Despite such savings, some school district leaders have said it will be tough to fund the digital switch by 2015. Many schools have classroom sets of e-readers but not enough to fill the needs of all students.

Hillsborough County leaders are spending $900,000 to give 800 students and 100 teachers iPads at two new schools next year. Some of the money will come from a three-year, $11-million federal Magnet Schools Assistance Program grant the Hillsborough school district received in September.

When switching to digital, districts must not only pay for e-readers but also to upgrade district bandwidth to support the use of wireless devices. On the second day of the program at Clearwater High, the school district got a call from AT&T, the company that provided wireless service for the Kindles, because the large amounts of text being downloaded crashed the system.

State leaders say four years is enough time to make the switch. Districts only need one complete subject area to be digital by the 2015-16 school year and will be required to phase in other subjects in each subsequent years. The state is leaving the choices of which areas to switch first up to districts.

"I believe there will always be a combination of textbooks and digital materials in classrooms, as it should be," said Mary Jane Tappen, the state's deputy chancellor for curriculum and instruction.

School districts can use "Race to the Top" funding from the federal government to help pay for the switch, and they can choose whatever e-reader works best for them, Tappen said. The state is not mandating that school districts use the same thing.

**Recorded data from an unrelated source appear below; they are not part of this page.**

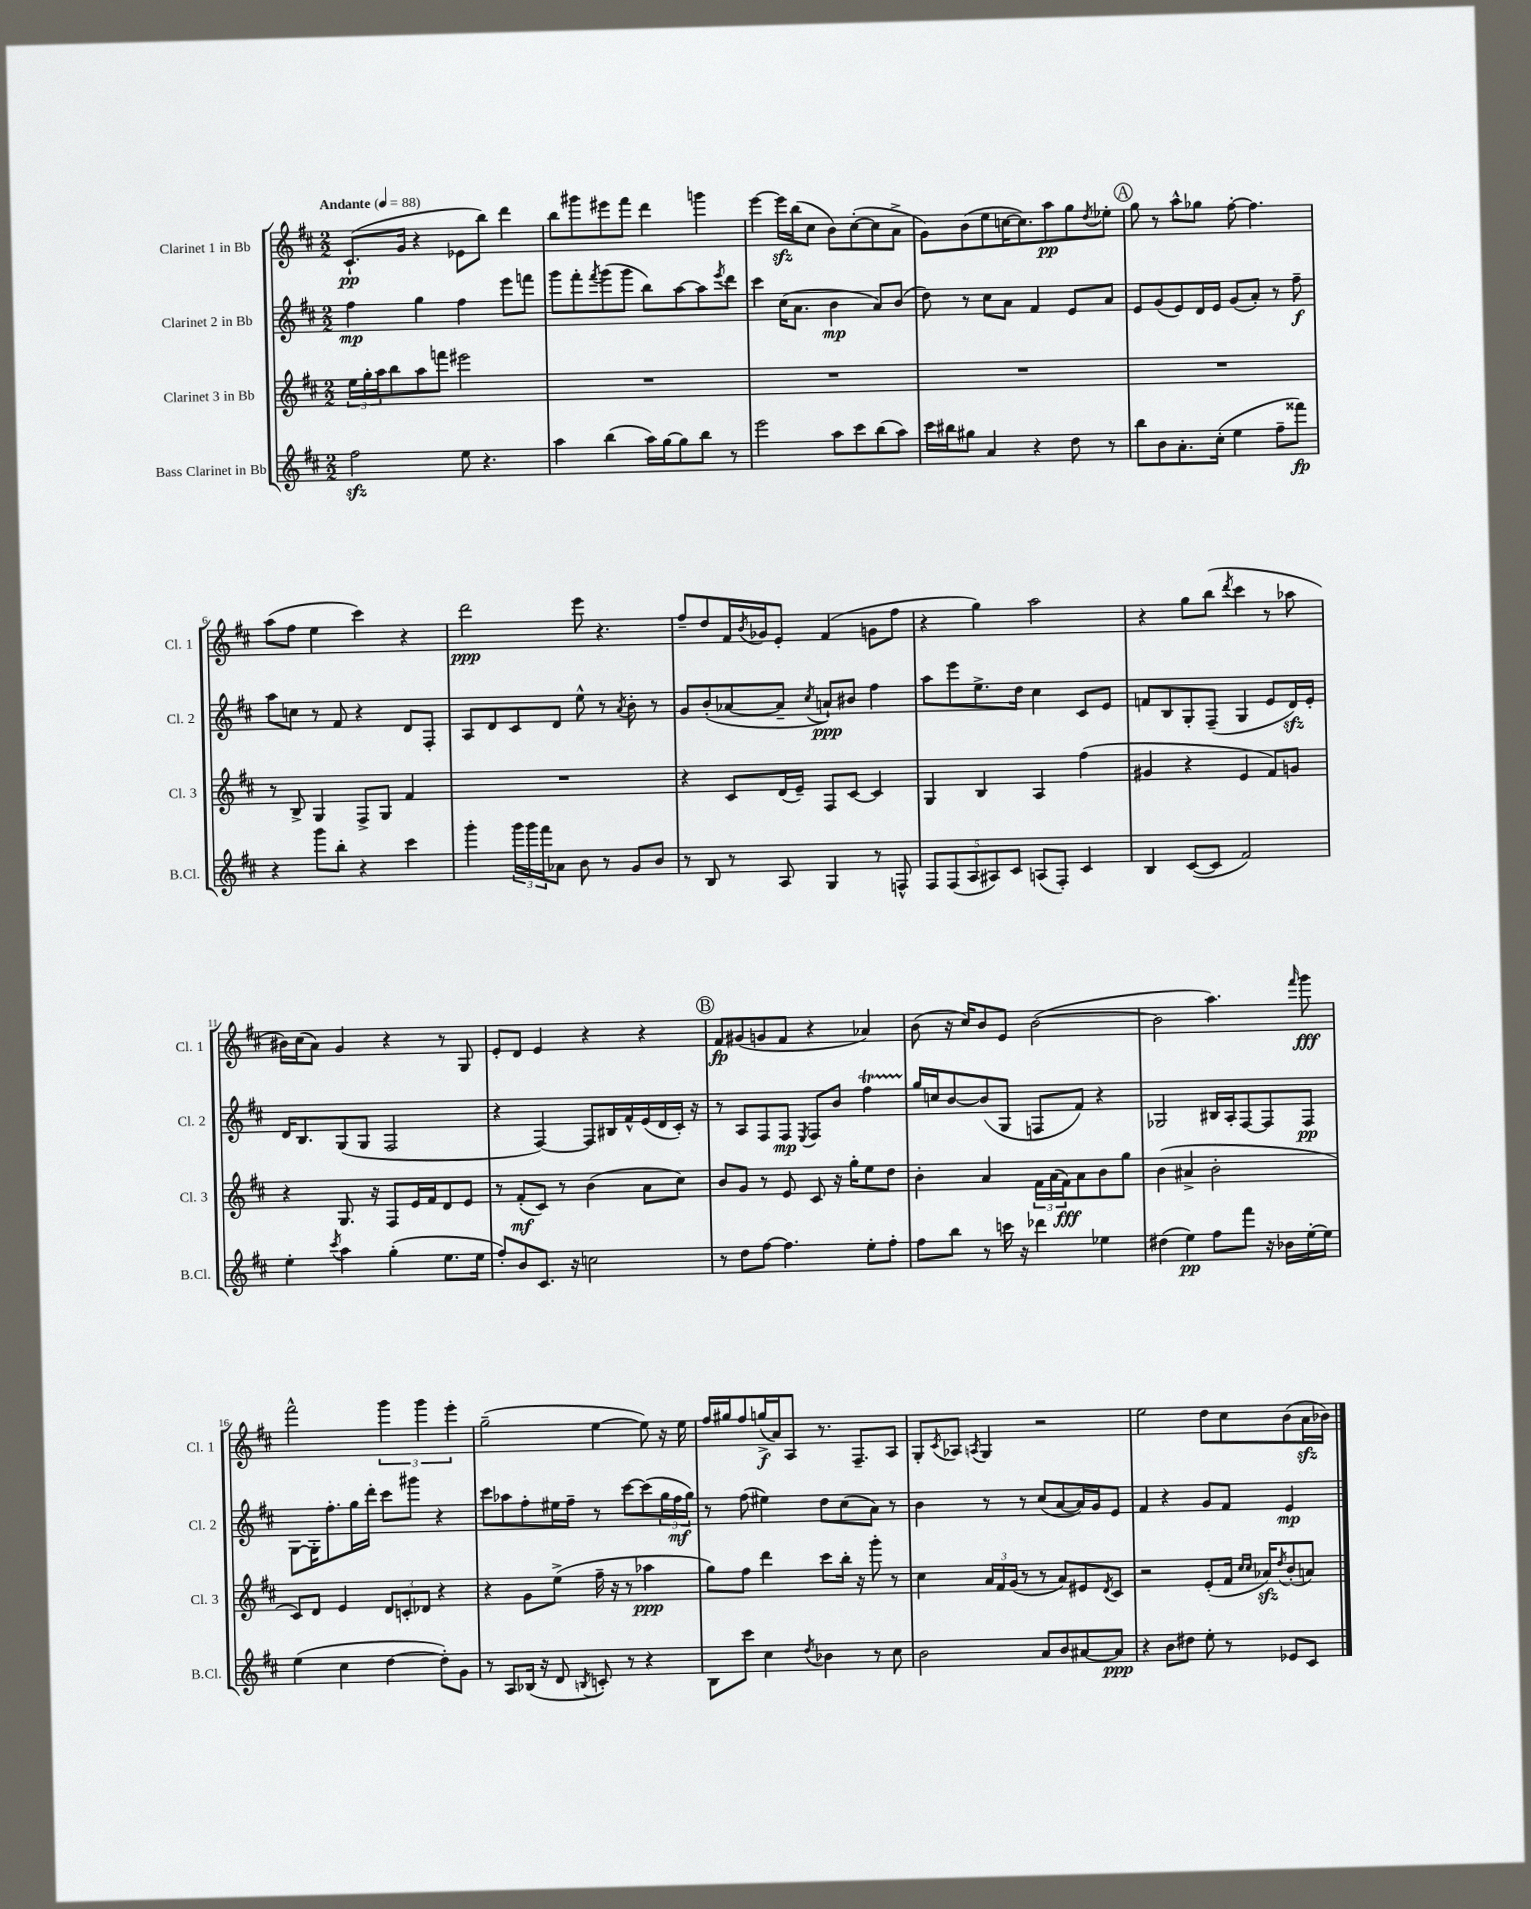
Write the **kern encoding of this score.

**kern	**kern	**kern	**kern
*staff4	*staff3	*staff2	*staff1
*clefG2	*clefG2	*clefG2	*clefG2
*k[f#c#]	*k[f#c#]	*k[f#c#]	*k[f#c#]
*M2/2	*M2/2	*M2/2	*M2/2
*MM88	*MM88	*MM88	*MM88
2ff#	24ee	4ff#	(8.c#`
.	24gg'	.	.
.	24aa	.	.
.	8bb	.	.
.	.	.	16g
.	8aa	4gg	4r
.	8fff	.	.
8ee	2eee#	4ff#	8e-
4.r	.	.	8bb)
.	.	8eee	4ddd
.	.	8fff	.
=	=	=	=
4aa	1r	8ggg	8bb
.	.	8fff#'	8ggg#
.	.	8qfff#	.
(4bb	.	(8ggg	8eee#
.	.	8ggg	8fff#
16aa)	.	8bb)	4ddd
[16gg	.	.	.
8gg]	.	[8aa	.
8bb	.	8aa]	4ggg
.	.	8qeee	.
8r	.	8ddd	.
=	=	=	=
2eee	1r	4ccc#	[4eee
.	.	(16cc#	16eee]
.	.	8.a	(16bb
.	.	.	8cc#
8aa	.	4b	8b)
8ccc#	.	.	([8cc#'
(8bb	.	8a)	8cc#]
8aa)	.	(8b	8a^
=	=	=	=
16ccc#	1r	8dd)	8g)
16bb#	.	.	.
8gg#	.	8r	(8b
4a	.	8cc#	8ee
.	.	8a	[16cc
.	.	.	8.cc])
4r	.	4f#	.
.	.	.	8aa
8dd	.	8e	8gg
.	.	.	8qdd
8r	.	8a	8ee-'
=	=	=	=
8bb	1r	8e	8gg
8b	.	(8g	8r
8.a'	.	8e)	8aa^^
.	.	16d	8gg-
(16cc#'	.	16e	.
4ee	.	(8g	[8ff#'
.	.	8a')	4.ff#]
8ff#~	.	8r	.
8fff##)	.	8ff#~	.
=	=	=	=
4r	8r	8aa	(8aa
.	8B^	8cc	8ff#
8ggg	4G	8r	4ee
8bb'	.	8f#	.
4r	8F#^	4r	4ccc#)
.	8G	.	.
4ccc#	4f#	8d	4r
.	.	8F#'	.
=	=	=	=
4ggg'	1r	8A	2ddd
.	.	8d	.
24ggg	.	8c#	.
24ggg	.	.	.
24fff#	.	.	.
8a-	.	8d	.
8b	.	8ee^^	8eee
8r	.	8r	4.r
.	.	8qa	.
8g	.	8b'	.
8b	.	8r	.
=	=	=	=
8r	4r	8g	8ff#~
8B	.	(8b'	8dd
8r	8c#	[8a-	16f#
.	.	.	8qb
.	.	.	16g-
8A	(16d	8a-~]	8e'
.	16e~)	.	.
.	.	8qcc#	.
4G	8F#	8a`)	(4f#
.	[8c#	8b#	.
8r	4c#]	4ff#	8g
8F^^	.	.	8ff#
=	=	=	=
10F#	4G	8aa	4r
(10F#	.	.	.
.	.	8eee	.
10A	.	.	.
.	4B	8.ee^	4gg)
10A#)	.	.	.
10c#	.	.	.
.	.	16dd	.
(8A	4A	4cc#	2aa
8F#')	.	.	.
4c#	(4ff#	8c#	.
.	.	8e	.
=	=	=	=
4B	4g#	8f	4r
.	.	8B	.
([8c#	4r	8G'	8gg
8c#]	.	(8F#~	(8bb
.	.	.	8qddd
2f#)	4e	4G	4ccc#
.	8f#)	8e	8r
.	8g	16d)	8aa-
.	.	16e'	.
=	=	=	=
4ee'	4r	16d	16b#)
.	.	8.B	(16cc#
.	.	.	8a)
8qccc#	.	.	.
4aa	8.G	(8G	4g
.	.	8G	.
.	16r	.	.
(4gg'	8F#	2F#	4r
.	16e	.	.
.	16f#	.	.
8.ee	8d	.	8r
.	8e	.	8G
16ee	.	.	.
=	=	=	=
8ff#')	8r	4r	8e'
8b	(8f#'	.	8d
8.c#	8c#)	[4F#)	4e
.	8r	.	.
16r	.	.	.
2cc	(4b	8F#]	4r
.	.	16B#	.
.	.	16f#^^	.
.	8a	(16e	4r
.	.	16d	.
.	8cc#)	16c#')	.
.	.	16r	.
=	=	=	=
8r	8b	8r	8f#
8dd	8g	8A	(8g#
[8ff#	8r	8F#	8g
4.ff#]	8e	8F#	8f#
.	.	8qE	.
.	8c#	8F#	4r
.	16r	8b	.
.	16gg'	.	.
8ee'	8ee	4ff#	4a-)
8ff#'	8dd	.	.
=	=	=	=
8ff#	4b'	16gg	(8b
.	.	16cc	.
8bb	.	[8b	16r
.	.	.	16cc#)
8r	4a	(8b]	8b
16ccc	.	8G	8e
16r	.	.	.
4ddd-	24f#	8F	([2b
.	(24a	.	.
.	24f#)	.	.
.	8a	8f#)	.
4ee-	8b	4r	.
.	8gg	.	.
=	=	=	=
(4dd#	(4b	2G-	2b]
4ee)	4a#^	.	.
8ff#	2b'	16B#	4.aa)
.	.	16A'	.
8fff#	.	[8F#	.
16r	.	8F#]	.
16b-	.	.	.
.	.	.	16qqfff#
[16ee'	.	8F#	8ggg
16ee]	.	.	.
=	=	=	=
(4ee	8c#)	[8G	2fff#^^
.	8d	16G']	.
.	.	8.ff#'	.
4cc#	4e	.	.
.	.	16gg	.
.	.	16ddd'	.
[4dd	12d	8ccc#	6ggg
.	12c'	.	.
.	.	8ggg#	.
.	12d-	.	6ggg
8dd'])	4r	4r	.
.	.	.	6eee'
8g	.	.	.
=	=	=	=
8r	4r	8ccc#	(2gg~
8A	.	8aa-	.
(16B-	8g	8ff#'	.
16r	.	.	.
8d	(8ee^	16ee#	.
.	.	16ff#~	.
8qB	.	.	.
8c')	16ff#~	8r	[4ee
.	16r	.	.
8r	8r	[8ccc#	.
4r	4aa-	(8ccc#]	8ee])
.	.	24gg	16r
.	.	24ff#	.
.	.	.	16ee
.	.	24gg)	.
=	=	=	=
8B	8gg)	8r	16ff#
.	.	.	16gg#
8ccc#	8ff#	(8ff#	8ff#
4cc#	4ddd	4ee#)	(16gg^
.	.	.	16a)
.	.	.	8A
8qdd	.	.	.
4b-	8ccc#	8dd	8.r
.	16bb'	(8cc#	.
.	16r	.	8.F#~
8r	8ggg'	8a)	.
8cc#	8r	8r	8A
=	=	=	=
2b	4cc#	4b	8G'
.	.	.	8qc#
.	.	.	8A-
.	.	.	8qA
.	24a	8r	4G
.	24f#	.	.
.	(24g	.	.
.	8r	8r	.
8a	8r	(8cc#	2r
8b	8a)	[8a	.
[8a#	8e#	16a])	.
.	.	16g	.
.	8qd	.	.
8a#]	8c#	8e	.
=	=	=	=
4r	2r	4f#	2ee
8b	.	4r	.
8dd#	.	.	.
8ee'	(8e'	8g	8dd
8r	16f#	8f#	8cc#
.	16qqcc#	.	.
.	16qqcc#	.	.
.	16a-)	.	.
.	8qdd	.	.
8e-	(8b'	4e	(8b
8c#	8a)	.	16a
.	.	.	16b-)
==	==	==	==
*-	*-	*-	*-
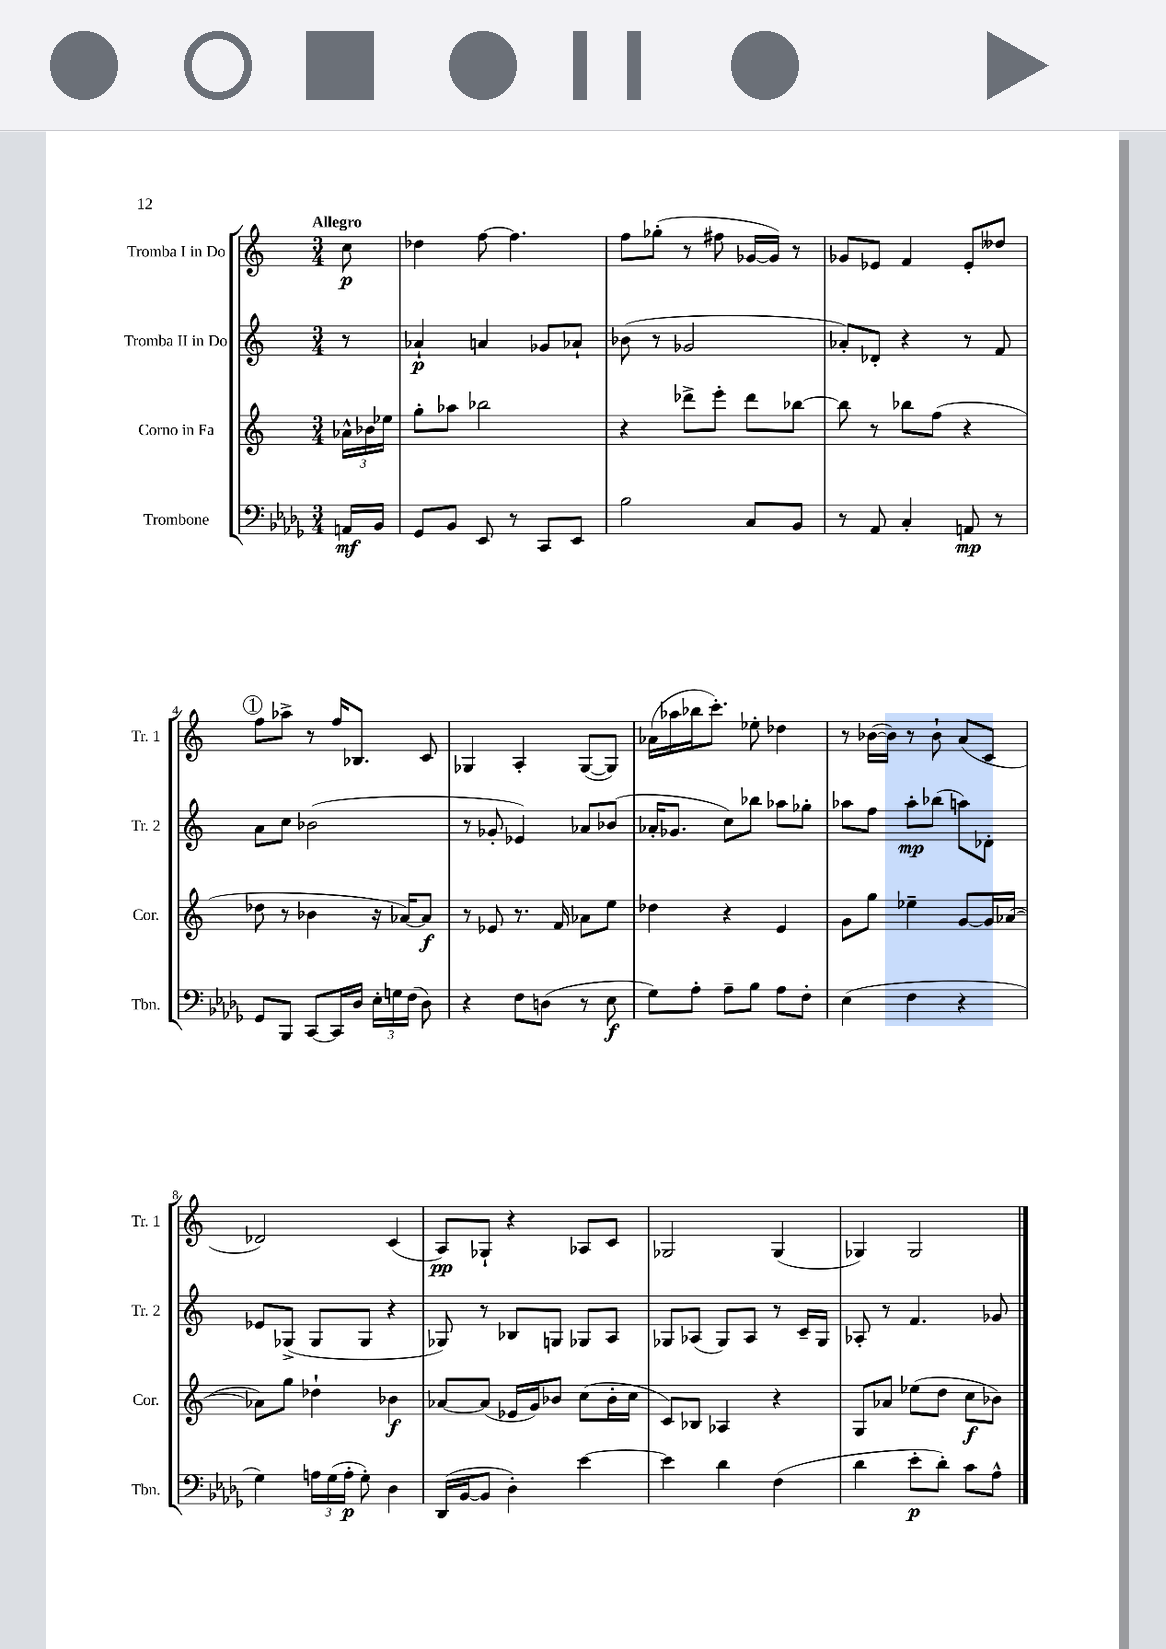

"Frankly, technology changes so fast, we think that it's best to leave that up to districts to determine what is going to fit their needs best," she said. "It's in the best interest of the publishers to make their content available for multiple formats."

District leaders have differing opinions on which device should be used. At $177 apiece for a Kindle, Clearwater High was able to provide double the number of e-readers Hillsborough will be able to with the iPad. But the iPad has more interactive capabilities, such as the ability to play videos or run interactive quizzes.

The top priority is exposing students to digital learning, Tappen said. Testing, such as FCAT and end-of-course exams, will go digital by 2015, and the state wants students prepared.

"We don't want their first exposure to digital content to be during testing," she said.

Kelley said the benefits of going digital are worth the expense.

"I'll admit that I had my doubts about the Clearwater pilot, but when I saw how engaged these students became in learning this year, I saw the difference," she said. "It's the right move because it is the future, and we have to embrace it."